If you have them, feed hanging baskets and cut back straggly and tired growth to revive the display.

Pick your last lots of rhubarb and remove any flower spikes that start to form down to the base.

Pick runner beans regularly to leave room for developing pods and encourage more to develop.

Pick courgettes before they become marrows.

Sow beetroot, carrots, dwarf French beans, lettuce, radishes and runner beans outdoors.

Sow a last batch of peas and dwarf beans before mid-July for an autumn crop.

Pinch out any side shoots on your tomatoes and remove any leaves below the lowest fruit trusses to allow good air circulation.

Trim new growth of gooseberries in the early part of the month if not carried out last month.

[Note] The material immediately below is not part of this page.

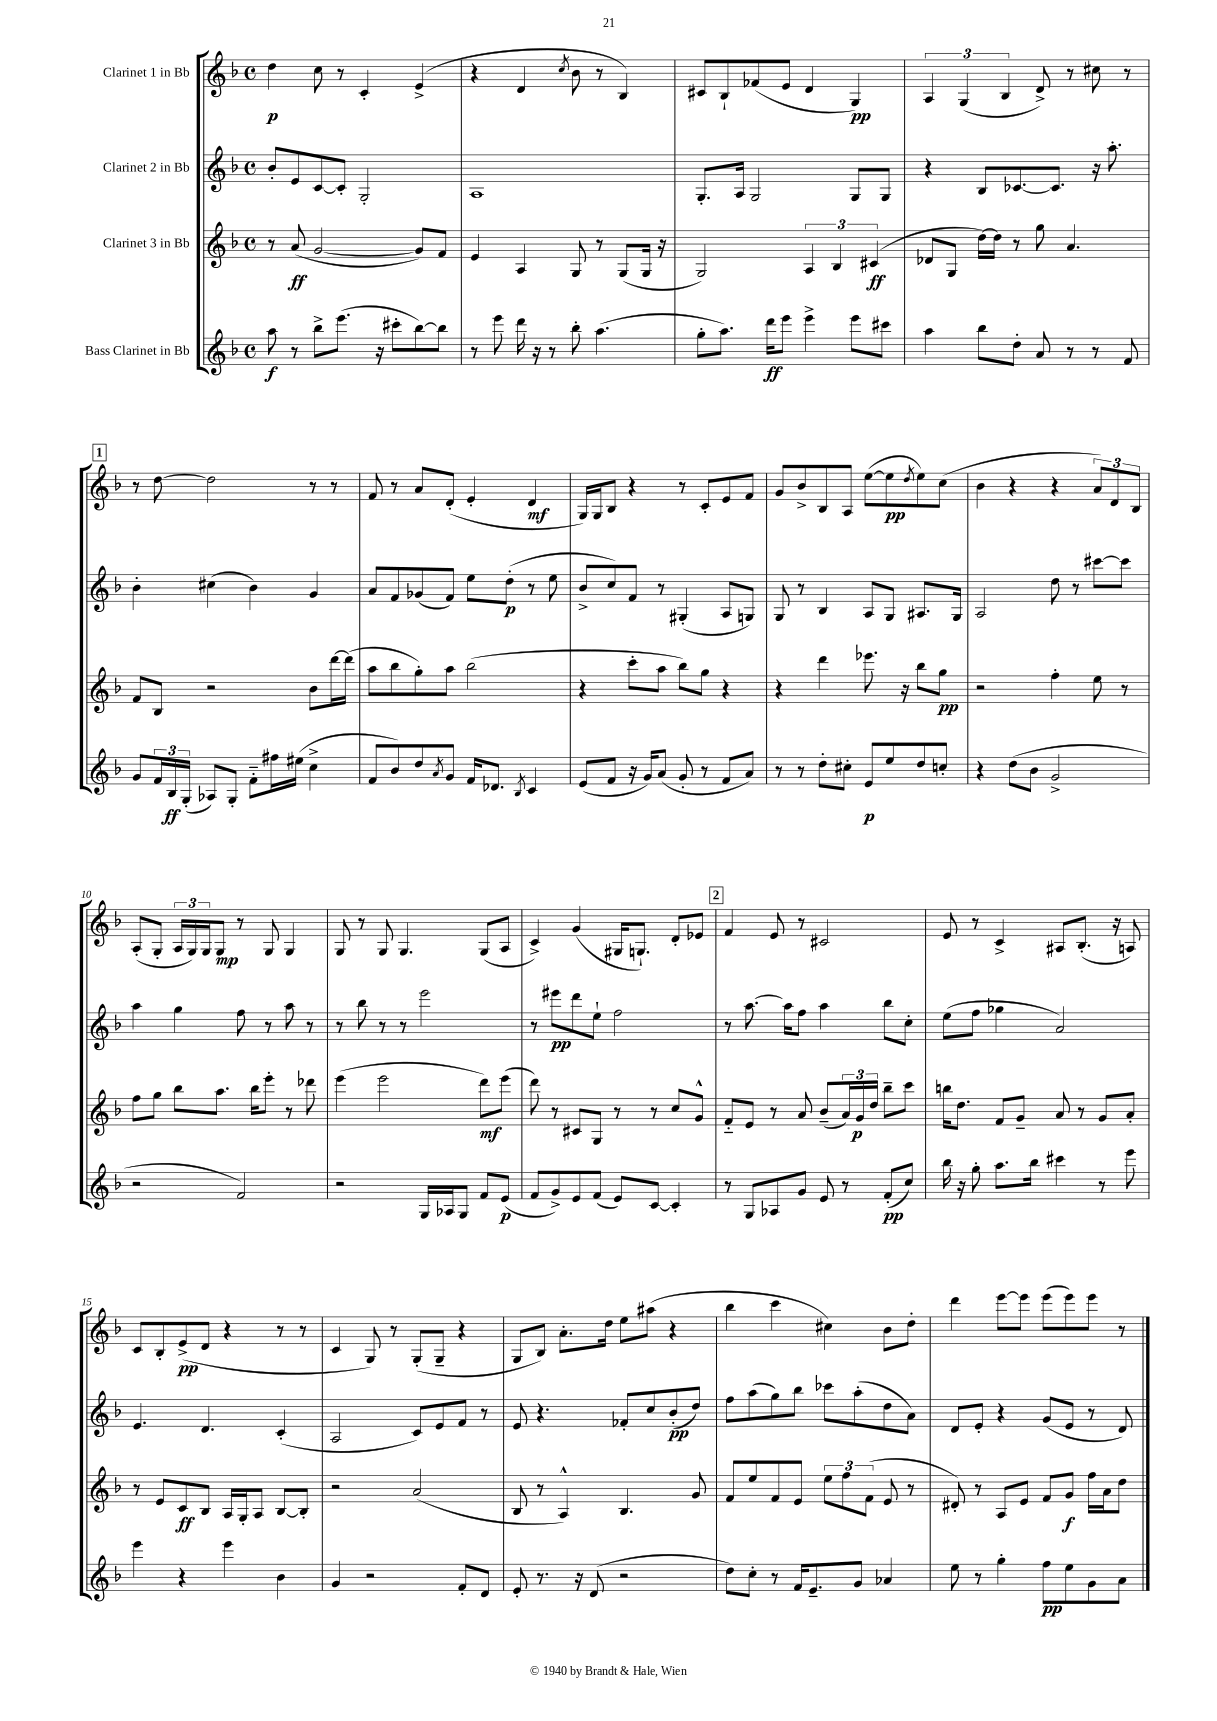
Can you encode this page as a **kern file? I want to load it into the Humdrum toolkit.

Check gooseberry bush leaves for sawfly larvae, removing by hand or by spraying with water.

Feed your lawn with a fast-acting summer feed, especially if you did not feed it in the spring. Spreading by hand works fine but you'll find a spreader gives a more even application. Feeding after mowing not before will prevent the fertiliser being disturbed once on the surface. Feeding the lawn after it has rained (or after watering) works best as fertiliser is absorbed into moist ground more easily. All modern fertilisers are designed to be pet and child friendly.

Baby hedgehogs will be starting to emerge any day now in the search for extra food. Leave out water and meat-based dog or cat food (chicken flavour goes down well, but not fish!) to help them fatten up before going into hibernation in late autumn.